As Gitea is written in Go, it works across all the platforms and architectures that are supported by Go, including Linux, macOS, and Windows on x86, amd64, ARM and PowerPC architectures. This project has been forked from Gogs since November of 2016, but a lot has changed.
For online demonstrations, you can visit demo.gitea.com.
For accessing free Gitea service (with a limited number of repositories), you can visit gitea.com.
To quickly deploy your own dedicated Gitea instance on Gitea Cloud, you can start a free trial at cloud.gitea.com.
Documentation
You can find comprehensive documentation on our official documentation website.
It includes installation, administration, usage, development, contributing guides, and more to help you get started and explore all features effectively.

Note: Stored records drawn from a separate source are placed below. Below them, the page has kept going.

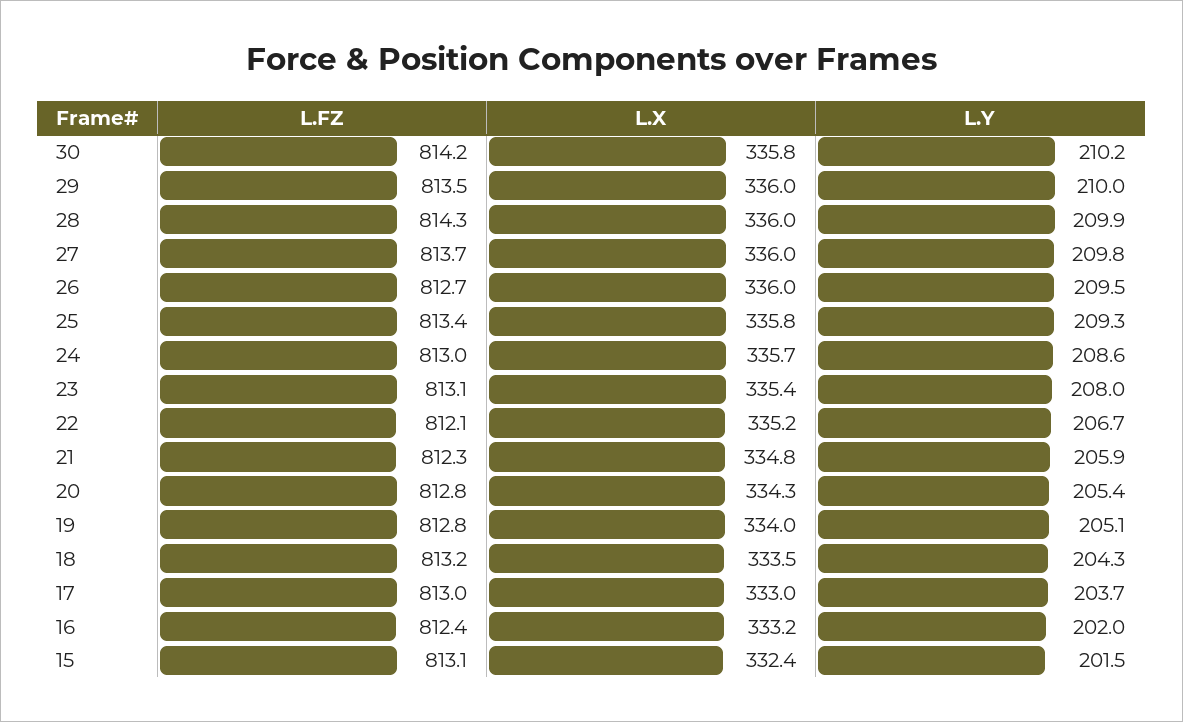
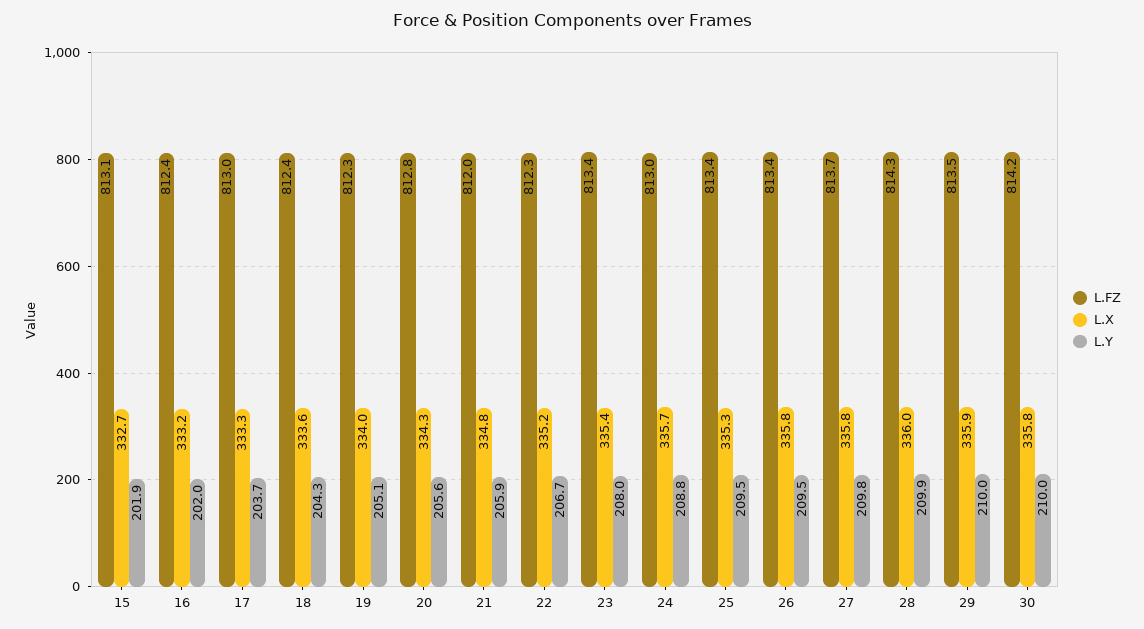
L.Y, 30: 210.2 -> 210
L.X, 29: 336 -> 335.9
L.X, 27: 336 -> 335.8
L.FZ, 26: 812.7 -> 813.4
L.X, 26: 336 -> 335.8
L.X, 25: 335.8 -> 335.3
L.Y, 25: 209.3 -> 209.5
L.Y, 24: 208.6 -> 208.8
L.FZ, 23: 813.1 -> 813.4
L.FZ, 22: 812.1 -> 812.3
L.FZ, 21: 812.3 -> 812
L.Y, 20: 205.4 -> 205.6
L.FZ, 19: 812.8 -> 812.3
L.FZ, 18: 813.2 -> 812.4
L.X, 18: 333.5 -> 333.6
L.X, 17: 333 -> 333.3
L.X, 15: 332.4 -> 332.7
L.Y, 15: 201.5 -> 201.9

If you have any suggestions or would like to contribute to it, you can visit the documentation repository
Building
From the root of the source tree, run:
TAGS="bindata" make build
The build target is split into two sub-targets:
make backendwhich requires Go Stable, the required version is defined in go.mod.make frontendwhich requires Node.js LTS or greater and pnpm.
Internet connectivity is required to download the go and npm modules. When building from the official source tarballs which include pre-built frontend files, the frontend target will not be triggered, making it possible to build without Node.js.
More info: https://docs.gitea.com/installation/install-from-source
Using
After building, a binary file named gitea will be generated in the root of the source tree by default. To run it, use:
./gitea web
Note
If you're interested in using our APIs, we have experimental support with documentation.
Contributing
Expected workflow is: Fork -> Patch -> Push -> Pull Request
Note
- YOU MUST READ THE CONTRIBUTORS GUIDE BEFORE STARTING TO WORK ON A PULL REQUEST.
- If you have found a vulnerability in the project, please write privately to security@gitea.io. Thanks!
Translating
Translations are done through Crowdin. If you want to translate to a new language, ask one of the managers in the Crowdin project to add a new language there.
You can also just create an issue for adding a language or ask on Discord on the #translation channel. If you need context or find some translation issues, you can leave a comment on the string or ask on Discord. For general translation questions there is a section in the docs. Currently a bit empty, but we hope to fill it as questions pop up.
Get more information from documentation.
Official and Third-Party Projects
We provide an official go-sdk, a CLI tool called tea and an action runner for Gitea Action.
We maintain a list of Gitea-related projects at gitea/awesome-gitea, where you can discover more third-party projects, including SDKs, plugins, themes, and more.
Communication
If you have questions that are not covered by the documentation, you can get in contact with us on our Discord server or create a post in the discourse forum.
Authors
Backers
Thank you to all our backers! 🙏 [Become a backer]
Sponsors
Support this project by becoming a sponsor. Your logo will show up here with a link to your website. [Become a sponsor]
FAQ
How do you pronounce Gitea?
Gitea is pronounced /ɡɪ’ti:/ as in "gi-tea" with a hard g.
Why is this not hosted on a Gitea instance?
We're working on it.
Where can I find the security patches?
In the release log or the change log, search for the keyword SECURITY to find the security patches.
License
This project is licensed under the MIT License. See the LICENSE file for the full license text.